A contractile ring composed of actin and myosin promotes cytokinesis—the final stage of cell division when daughter cells are physically separated from one another. The small GTPase RhoA regulates the contraction of this actomyosin ring. A Rho-family GTPase-activating protein (GAP), CYK-4 helps RhoA localize to the cleavage furrow, in part by binding to the guanine nucleotide exchange factor (GEF) for RhoA, ECT2. The cytokinetic role of the GAP domain of CYK-4, however, is unclear. Previously, Rac1 inactivation was proposed to be the primary function of the GAP domain.
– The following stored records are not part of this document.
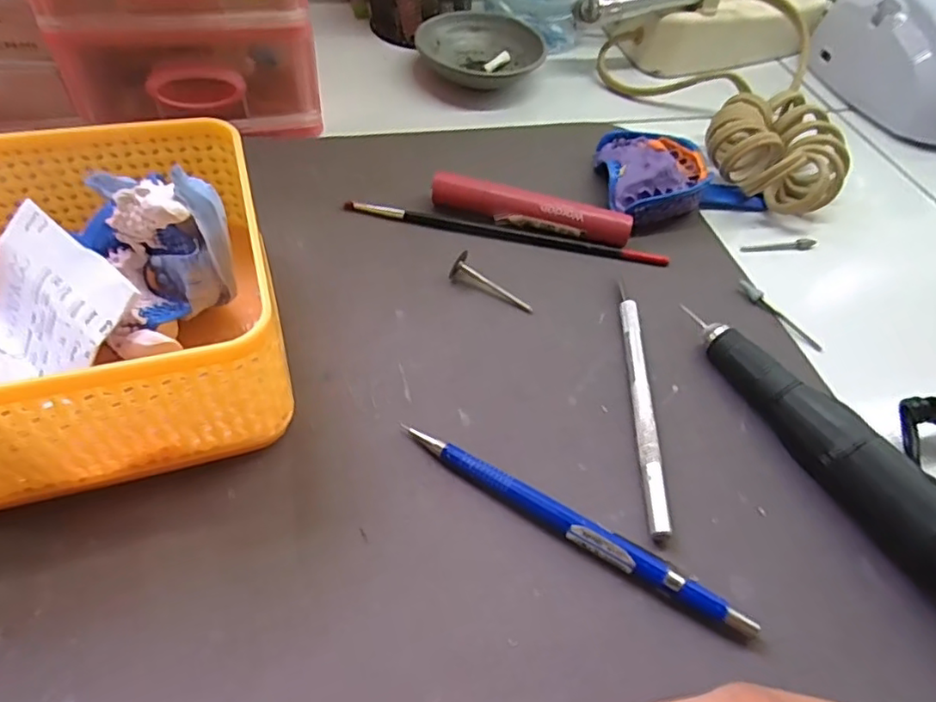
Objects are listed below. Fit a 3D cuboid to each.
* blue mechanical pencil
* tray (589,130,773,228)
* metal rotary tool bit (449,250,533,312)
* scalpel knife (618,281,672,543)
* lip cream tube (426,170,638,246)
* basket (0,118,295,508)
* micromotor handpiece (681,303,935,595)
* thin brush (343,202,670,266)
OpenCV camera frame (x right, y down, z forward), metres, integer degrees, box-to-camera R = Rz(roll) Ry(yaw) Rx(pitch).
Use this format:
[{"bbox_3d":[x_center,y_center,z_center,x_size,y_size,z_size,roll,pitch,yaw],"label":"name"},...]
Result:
[{"bbox_3d":[0.036,0.063,0.217,0.133,0.009,0.010,26,53,14],"label":"blue mechanical pencil"},{"bbox_3d":[0.124,-0.103,0.347,0.094,0.026,0.072,-2,52,-8],"label":"tray"},{"bbox_3d":[0.012,-0.031,0.291,0.044,0.011,0.010,33,54,4],"label":"metal rotary tool bit"},{"bbox_3d":[0.074,0.018,0.257,0.008,0.007,0.126,6,51,-2],"label":"scalpel knife"},{"bbox_3d":[0.033,-0.074,0.318,0.105,0.017,0.013,15,51,6],"label":"lip cream tube"},{"bbox_3d":[-0.144,-0.021,0.228,0.131,0.066,0.135,-12,54,-15],"label":"basket"},{"bbox_3d":[0.150,0.048,0.228,0.020,0.029,0.172,-24,58,-23],"label":"micromotor handpiece"},{"bbox_3d":[0.020,-0.063,0.316,0.170,0.005,0.008,10,51,2],"label":"thin brush"}]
Now, working in C. elegans embryos, Loria et al. suggest that the CYK-4 GAP domain also contributes to activating RhoA during cytokinesis. Some defects in furrow ingression could be relieved by relaxation of the Rac1-dependent cortical actin network, bypassing to a certain extent the need for activated RhoA and a functional GAP domain in CYK-4. Cleavage furrow ingression thus reflects the balance of forces between the contractile ring and the cell cortex outside of the furrow region, allowing the cell to complete cytokinesis even when some of the cytokinetic machinery has been compromised.

Curr. Biol. 22, 10.1016/j.cub.2011.12.019 (2012).